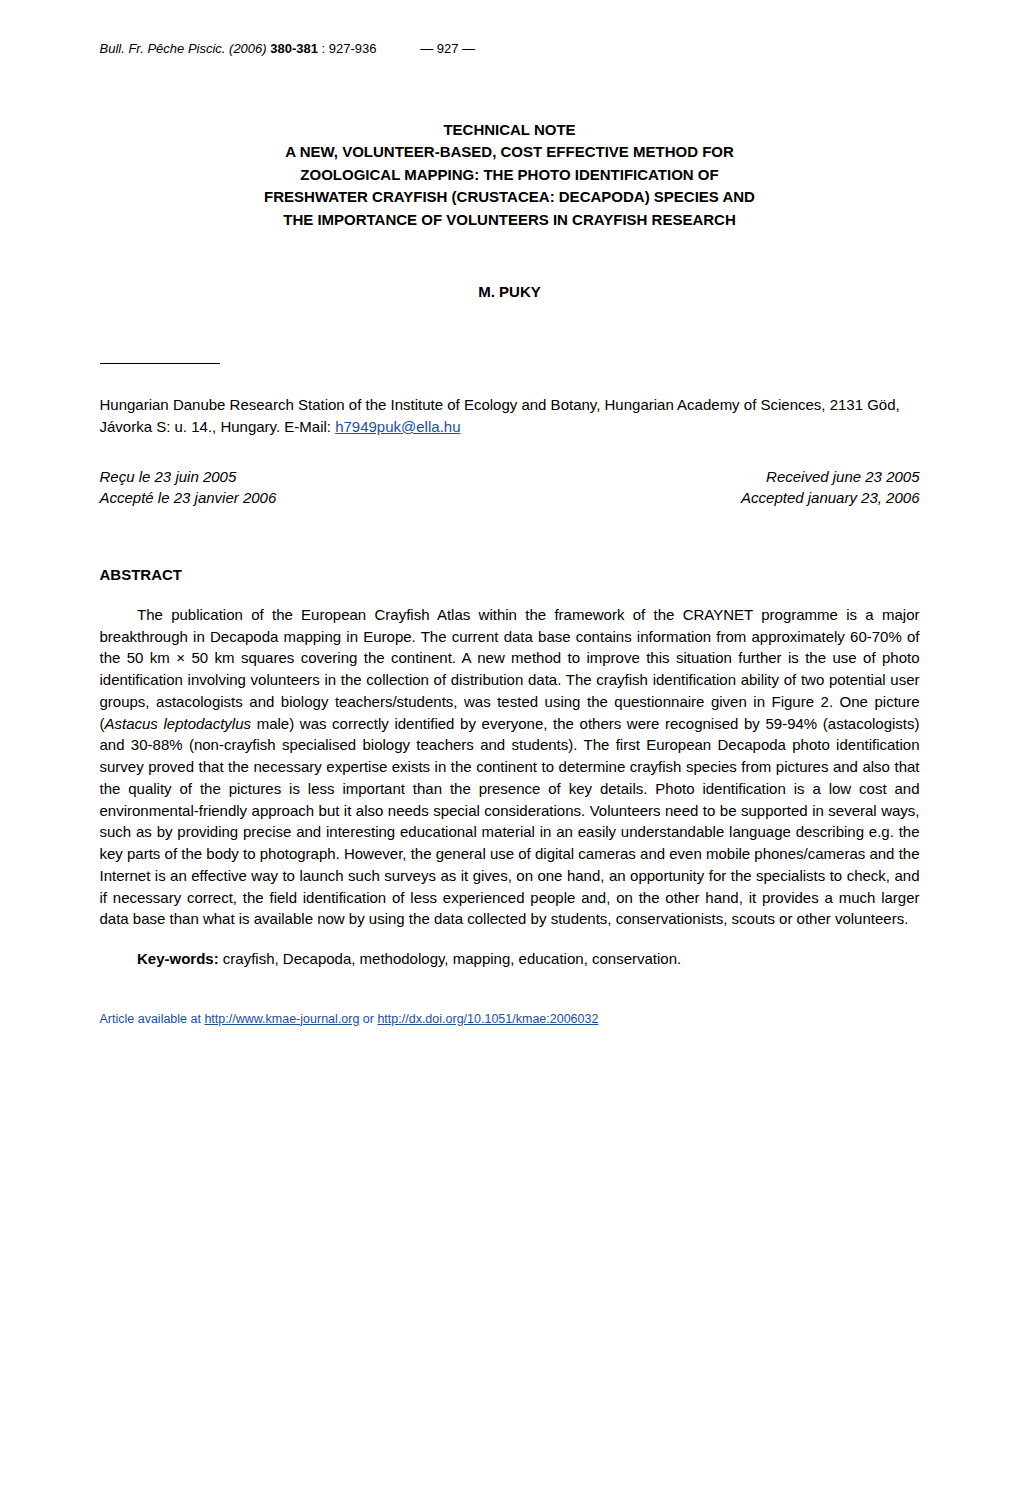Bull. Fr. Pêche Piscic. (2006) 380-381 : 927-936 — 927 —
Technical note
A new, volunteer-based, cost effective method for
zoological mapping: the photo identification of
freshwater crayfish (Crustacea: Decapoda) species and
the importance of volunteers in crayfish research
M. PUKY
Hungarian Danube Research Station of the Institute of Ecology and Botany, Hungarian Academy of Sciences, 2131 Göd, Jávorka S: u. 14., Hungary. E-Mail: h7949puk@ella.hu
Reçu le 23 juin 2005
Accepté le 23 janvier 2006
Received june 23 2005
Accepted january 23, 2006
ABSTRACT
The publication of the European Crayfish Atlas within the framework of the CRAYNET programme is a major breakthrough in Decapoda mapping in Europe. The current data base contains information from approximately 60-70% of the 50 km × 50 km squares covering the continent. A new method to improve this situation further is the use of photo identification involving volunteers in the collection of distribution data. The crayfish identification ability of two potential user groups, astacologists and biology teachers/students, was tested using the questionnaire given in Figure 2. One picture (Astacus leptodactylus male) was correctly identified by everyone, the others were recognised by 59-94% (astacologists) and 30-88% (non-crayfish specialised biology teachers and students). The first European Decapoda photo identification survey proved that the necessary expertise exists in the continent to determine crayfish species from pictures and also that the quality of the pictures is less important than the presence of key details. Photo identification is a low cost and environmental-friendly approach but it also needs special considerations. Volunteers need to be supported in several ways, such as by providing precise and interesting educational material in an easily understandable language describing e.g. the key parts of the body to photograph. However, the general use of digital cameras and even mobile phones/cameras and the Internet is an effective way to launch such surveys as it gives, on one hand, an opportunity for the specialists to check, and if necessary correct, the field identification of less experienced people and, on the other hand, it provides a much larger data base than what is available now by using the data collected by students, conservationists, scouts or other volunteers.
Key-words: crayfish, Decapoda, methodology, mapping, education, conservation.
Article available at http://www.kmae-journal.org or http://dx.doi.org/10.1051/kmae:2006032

☆ ☆ ☆ ☆

### Directions for this task
Everything in the entries above should be printed again exactly, apart from the pictures.

### Result
Bull. Fr. Pêche Piscic. (2006) 380-381 : 927-936 — 927 —
Technical note
A new, volunteer-based, cost effective method for
zoological mapping: the photo identification of
freshwater crayfish (Crustacea: Decapoda) species and
the importance of volunteers in crayfish research
M. PUKY
Hungarian Danube Research Station of the Institute of Ecology and Botany, Hungarian Academy of Sciences, 2131 Göd, Jávorka S: u. 14., Hungary. E-Mail: h7949puk@ella.hu
Reçu le 23 juin 2005
Accepté le 23 janvier 2006
Received june 23 2005
Accepted january 23, 2006
ABSTRACT
The publication of the European Crayfish Atlas within the framework of the CRAYNET programme is a major breakthrough in Decapoda mapping in Europe. The current data base contains information from approximately 60-70% of the 50 km × 50 km squares covering the continent. A new method to improve this situation further is the use of photo identification involving volunteers in the collection of distribution data. The crayfish identification ability of two potential user groups, astacologists and biology teachers/students, was tested using the questionnaire given in Figure 2. One picture (Astacus leptodactylus male) was correctly identified by everyone, the others were recognised by 59-94% (astacologists) and 30-88% (non-crayfish specialised biology teachers and students). The first European Decapoda photo identification survey proved that the necessary expertise exists in the continent to determine crayfish species from pictures and also that the quality of the pictures is less important than the presence of key details. Photo identification is a low cost and environmental-friendly approach but it also needs special considerations. Volunteers need to be supported in several ways, such as by providing precise and interesting educational material in an easily understandable language describing e.g. the key parts of the body to photograph. However, the general use of digital cameras and even mobile phones/cameras and the Internet is an effective way to launch such surveys as it gives, on one hand, an opportunity for the specialists to check, and if necessary correct, the field identification of less experienced people and, on the other hand, it provides a much larger data base than what is available now by using the data collected by students, conservationists, scouts or other volunteers.
Key-words: crayfish, Decapoda, methodology, mapping, education, conservation.
Article available at http://www.kmae-journal.org or http://dx.doi.org/10.1051/kmae:2006032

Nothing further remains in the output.